Rent-a-hubbies
The late and much-loved Scottish actress, Effie
Morrison, was not the most plausible candidate as a prospective bigamist. (And in fact she stayed single not least because
her heart belonged to Partick
Thistle.) But she did opine that any self-respecting woman wishing to make a go of a long-term relationship with the other sex ought really to be thinking about moving in two men.
The first would function in the more mundane role of house husband and would be selected for durability, reliability, sobriety, and a lack of inhibition in the matter of cleaning loos, ovens, and blocked sinks. He would be permitted more or less a free run of the premises provided these, and other necessary domestic functions were performed on time and with a semblance of civility.

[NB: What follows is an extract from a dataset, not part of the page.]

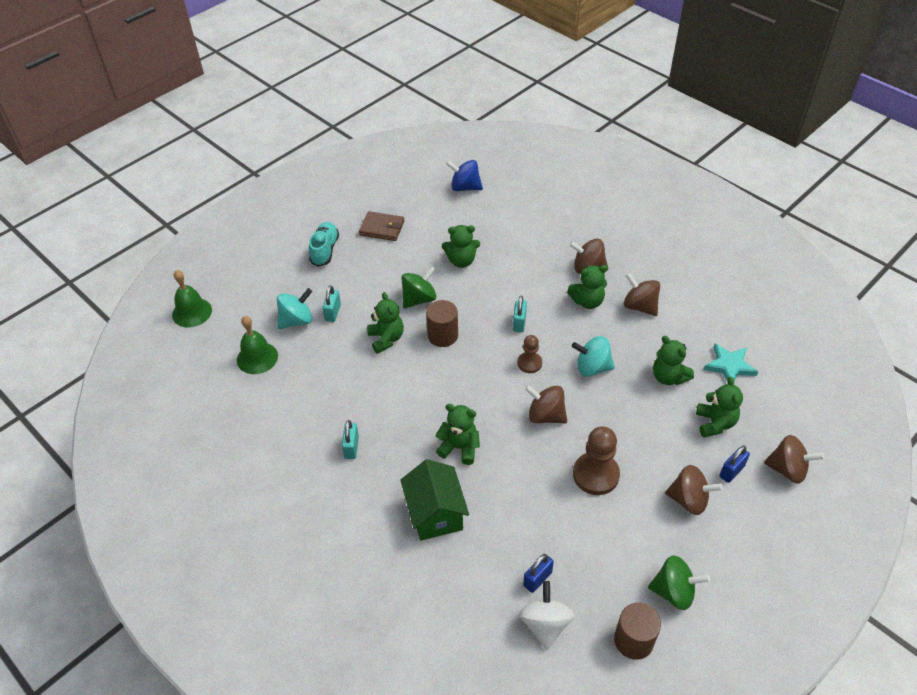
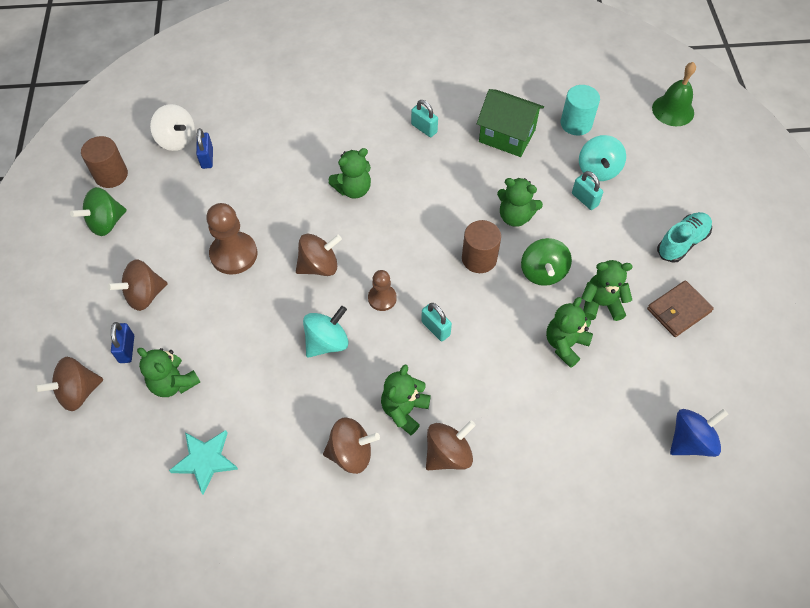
camera: 130 degrees right, 10 degrees up
(257, 358) = (576, 123): green bell -> turquoise cylinder
(325, 250) = (682, 243): turquoise shoe -> turquoise shoe turned 90 degrees counterclockwise
(435, 513) = (316, 139): green house -> green house (507, 136)
(668, 377) = (252, 394): green teddy bear -> green teddy bear (601, 304)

The second selection, said Effie, should be kept in a suitable cupboard space and programmed for intermittent use only. The second only required to have sex appeal, devastating good looks, and an uncanny ability to know when and how you would like some boudoir-based recreation. (She did in fact have an actor colleague in mind for the second role, but as he's still treading the Scottish boards, it might be best to spare his blushes.) Now if an idea has any real merit it will last. And so it is that many long years after Effie's departure to the final Green Room that the Americans have wisely and cleverly marketed her strategy, with a few modifications.
So successful have the Rent-A-Husband agencies become, that one is to open in Britain. Surely one will hardly be enough to satisfy demand. The deal is that for #20 an hour a gent will be dispatched round your way to mop up all these little chores that your life partner would have got around to when peace breaks out in the middle east or Nasa lands on Mars, whichever comes sooner.

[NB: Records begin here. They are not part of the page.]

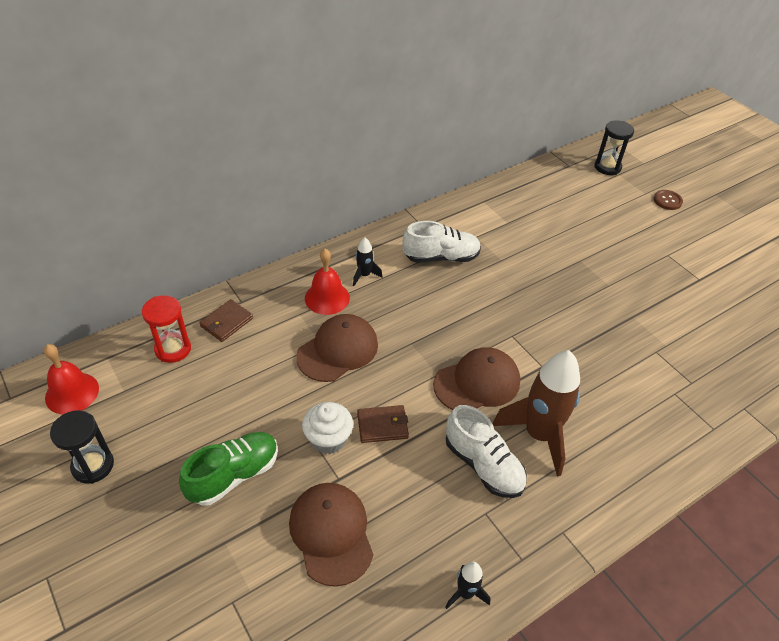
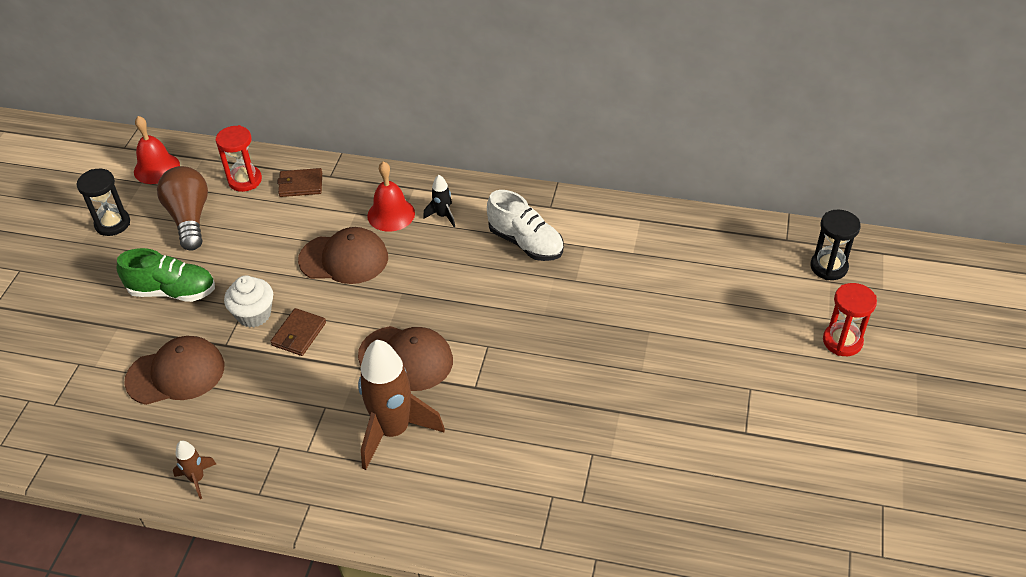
camera: 50 degrees right, 0 degrees up
(164, 410) = (189, 218): none -> brown light bulb
(331, 533) = (176, 373): brown cap -> brown cap turned 45 degrees clockwise
(382, 425) = (299, 334): brown wallet -> brown wallet turned 75 degrees clockwise
(465, 593) = (197, 479): black rocket -> brown rocket
(483, 465) = (324, 416): white shoe -> none
(667, 201) = (842, 341): brown button -> red hourglass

This cheerful chappie will attend to your every modest whim from doing the weekly shop, to excavating the back of the sofa for escapees from the Chinese carryout.

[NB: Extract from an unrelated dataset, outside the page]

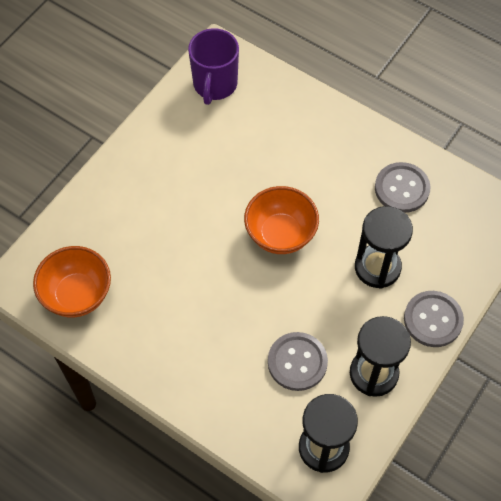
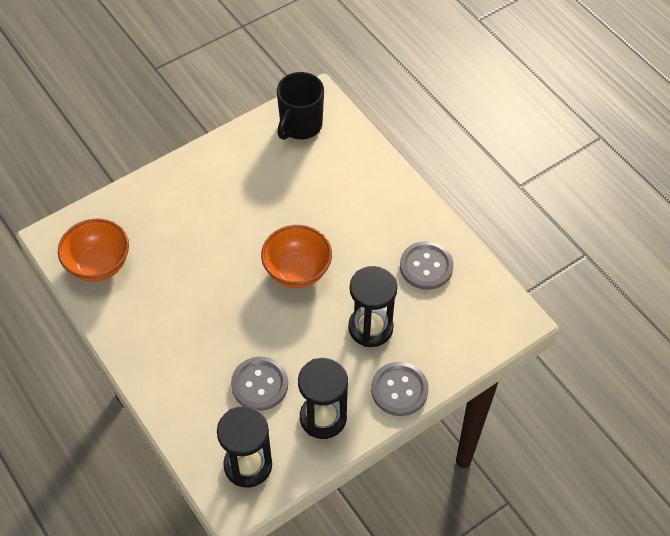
camera: 20 degrees right, 5 degrees down
(214, 85) = (300, 125): purple mug -> black mug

He will fix plugs, shelves, stereos, herb gardens, and the overhead extractor. Services of a more intimate nature are not, however, on the menu
which is fair enough since, if you want to have sex with someone who also Hoovers the living room, then you can stick with the permanent man in your life - a man who is by now inured to the fact that you wear laddered tights under jeans and run an underwear drawer which looks like a ransacked Oxfam store.
For in truth it's not so much the fact that you're hiring a fella which has made this agency thrive, it's the fact that very few working women have ever cracked the conundrum of running jobs, kids, husbands, and supermarkets simultaneously.
Only the mega-rich or the excessively well-organised find ways to keep all those wagons on track at once. Younger women may boast that they have stumbled on that rare gem - New Man - but in my experience these are guys who will spend two hours baking bread and reading recipe books when they could be doing something really useful
like finding where the dog put
the trainers.
New men also have a worrying tendency to go off and bond in the woods of a weekend - the very weekend as it happens that you had them down for some heavy-duty horticulture. They can also meditate clear through an entire washing and ironing cycle.
There is a parallel agency now operating - also imported from the States - which lets you hire a woman who will, in essence, become your life-support system.
She does all the things which are generally left over at the end of your day, like picking up the dry-cleaning and the re-shod shoes and remembering the loo rolls and soap powder. Such services do not come cheaply of course, not least since this new breed of skivvy does the rounds in a BMW, her checklist resides in an electronic organiser, and she fixes/ cancels your hair appointment on
her mobile.
But the Americans have pressed a clever button here - they know that the most sought-after commodity in the world is now time, especially for those who run out of day halfway down the must-do list. They also know that the things which slip to the bottom of this agenda are the tacky or finicky or tedious chores.
There is however a law of diminishing returns liable to kick in. Doubtless nineties woman will get to the stage where she works all the hours God sends in order to hire someone else to do the jobs she is home too late to tackle. And some of the shine is taken off the notion of a smiling, well-groomed bloke with chiselled jaw and macho apron turning up to transform your lifestyle, if you have to be out working at the time in order to afford him. And if you plump for executive skivvy instead, the sight of an immaculately- groomed, 8st superwoman effortlessly doing that which you have c
omprehensively fouled up might induce sentiments of a less than sisterly nature.
Not even to mention adding to that ever-overflowing receptacle, the weekly guilt quotient.
I am advised, by the way, that there are also other firms out there in the marketplace where women can hire men for chores which are not remotely domestic, but this is not that kind of a column.
Suffice it to say that the notion of renting a man for what might be termed more nocturnal purposes must surely be a rich source of potential humiliation.
It's one thing the husband having a headache . . . but the hired hand?